Der eigentliche Tänzer des Mädchens aber, ein Tischler, der, um eine Erfrischung zu holen, abseits gegangen war, kommt eben zurück. Der Bruder Mecklenburger ist im lustigen deutschen Walzer mit Hofrats Christel. Wie der Tischler dem Bruder Mecklenburger zornentbrannt ein Bein stellt und dieser im 3/8 Takt durch den Saal hinschießt immer mit der Nase am Fußboden und Hofrats Christel hinterdrein und sich diese Rohheit des Tischlers wiederholt, da ist gleich das Signal zum allgemeinen Aufstande gegeben. Der Bruder Mecklenburger gibt dem Tischler eine Ohrfeige.
Leider erhält er zwei dafür zurück. . . . Eine bleibt Rest. . . .
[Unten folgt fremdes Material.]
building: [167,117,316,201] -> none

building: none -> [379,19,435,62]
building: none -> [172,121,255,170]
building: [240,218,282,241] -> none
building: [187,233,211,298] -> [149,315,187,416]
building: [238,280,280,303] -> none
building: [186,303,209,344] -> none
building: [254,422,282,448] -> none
Was ist zu tun? Um das Saldo auszugleichen, prügeln sich beide summarisch. Ein Dritter kommt hinzu und arbeitet zuerst auch am Tischler, ein vierter aber am Mecklenburger, ein Fünfter am Dritten und ein Sechster am Vierten. Der Wirt hämmert dann friedestiftend auf alle mit nachahmungswerter Unparteilichkeit ein, bis er selbst Prügel bekommt, die Musiker schweigen und „die Patrouille kommt. . . .“ Allgemeine Erstarrung Aber die Musiker spielen, geistesgegenwärtig plötzlich einen Walzer, das wirkt wie Hüon’s Horn, der Bruder Mecklenburger und Tischler, die sich eben an den Haaren haben, springen vom Boden auf und tanzen in dieser Situation vor, ein Schuster folgt mit einem Schneider, den er noch abklopft; hierauf ein Bäcker, der einen Blaufärber als Teig behandelte und so fort, bis endlich der Wirt solo den Reihen beschließt und die Ordnung hergestellt ist. Die Patrouille entfernt sich. Es ist das stillste Lokal der Stadt.
Aber der neue Rock!
Während der rechte Ärmel griechisch offen, ist der linke spanisch geschlitzt. Der rechte Flügel hat die Kürze eines altdeutschen Waffenrocks und der linke die Schnitt eines Frackschoßes aus der Zopfzeit. Der Rücken ist sanft auseinander gegangen und am Kragen schaut die graue Unterlage zwischen dem Tuche hervor.
Der Bruder Mecklenburger, als ihm ein schmaler Pfeilerspiegel sein Bild reflektiert, steht sehr betroffen. . . . Die Wünsche der besten Menschen lassen doch sonst so lange auf sich warten, wenn sie sich überhaupt erfüllen, und dieser gutgemeinte Wunsch des Schneiders „Zerreißen Sie den Rock gesund!“ wie schnell hat er sich verwirklicht!
Man lächelt darüber. . . .
Aber ein neuer Rock, die Frucht einer Jahresersparnis, ist im Volke mehr als ein neues Pferd, das man eben für 100 Louisdor kaufte und einige Tage darauf, weil es statisch ist, um 20 wieder abgeben muss; mehr als ein türkischer Shawl, der im Foyer der Oper vergessen wurde und gegen eine noch so angemessene Belohnung von keinem ehrlichen Finder zurückgebracht wird. . . .
Der Bruder Mecklenburger bedarf mindestens ein halbes Jahr, um mit seinem Dasein als zivilisierter Mensch des 19. Jahrhunderts wieder zufrieden zu sein.